Assessing the ethical implications of a data science project (or product), we will take into account its interactions with the infosphere. What information does the project uses a resources? What information is targeted? What information is produced?

A diagram of the relationships between the infosphere and the ethical agent, from Luciano Floridi's The Ethics of Information: information as a product, information as a target, information as a resource.

A diagram of the relationships between the infosphere and the ethical agent, from Luciano Floridi's The Ethics of Information: information as a product, information as a target, information as a resource.

In the Cambridge Analytica case, for example, the concern about privacy is a concern mainly about the targeting of information: it regards the unauthorized access to some (personal) information; and that is the case independently from any possible use of that data (people feel violated in the same way they would feel violated if somebody accessed their house without consent). The concern about marketing, propaganda, and fake news is mainly a concern about information-as-a-product: we are concerned that our informational environment is polluted and may be even more polluted by “toxic narratives” and “garbage news” (the choice of the word is telling). The concern about scrutiny can be framed in the terms of information-as-a-resource, because it regards the availability of some information to a particular community and its accuracy3.

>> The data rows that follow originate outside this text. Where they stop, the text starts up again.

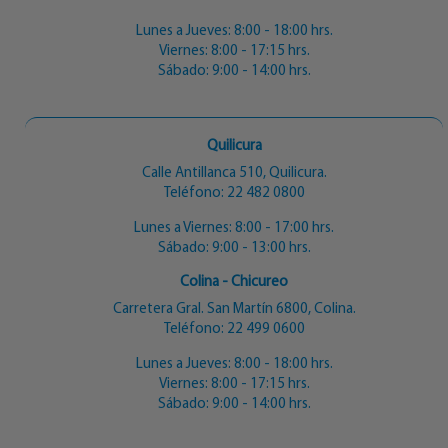
Lunes a Jueves: 8:00 - 18:00 hrs.
Viernes: 8:00 - 17:15 hrs.
Sábado: 9:00 - 14:00 hrs.
Quilicura
Calle Antillanca 510, Quilicura.
Teléfono:
22 482 0800
Lunes a Viernes: 8:00 - 17:00 hrs.
Sábado: 9:00 - 13:00 hrs.
Colina - Chicureo
Carretera Gral. San Martín 6800, Colina.
Teléfono:
22 499 0600
Lunes a Jueves: 8:00 - 18:00 hrs.
Viernes: 8:00 - 17:15 hrs.
Sábado: 9:00 - 14:00 hrs.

No decision in designing and carrying out a data science project can be completely “neutral”: in fact, every decision defines a particular configuration of the three information arrows (information-as-product, -as-target, -as-resource), and every decision change the infosphere. This is true also when we decide not to do something. For example, the decision of openAI not to publish their model is ethically relevant. It is different to know that something exist (or existed), but we don’t have access to it than not knowing at all that something ever existed. The decisions of OpenAI to first work on that project (a project that, if successful, would have had certain ethical consequences), then to widely publicise their outcomes on media outlets, and finally to deny access to their data science product are deeply different decisions than the one of not starting that project at all.

We can analyse the differences, and get a more detailed assessment of their ethical consequences, by considering how the ethical agents (openAI and the researchers working for openAI) interacted, at each step, with the infosphere: what information we and they got access to before and after, what information was targeted in the process, what information was produced (by openAI and the media outlets), what information could have been produced if they had released the results (by “good” and “ill” intentioned users, by the research community analysing the data science product, …).

Notes

1: Here, we are not trying to undermine the importance of establishing culpability (in the judicial system or in other reparation processes). Nor to put blame on feeling guilty. We are trying to put the focus on what we can do, starting now. 2: Importantly, openAI decided to collect the information (in jargon, to train the model) using Reddit conversations. Reddit is a specific online community (or ensemble of online communities), with specific cultural traits. Adrienne Massanari and many other researchers already pointed out the risks of confusing Reddit with a “neutral” dataset given the presence of pervasive “toxic technocultures” (such as anti-feminist and misogynistic activism). 3: No ethical issue can be described only by one arrow, and that is way we used the qualifier “mainly” in the text. Ethical problems in the wide wild world involve all of the three arrows at the same time.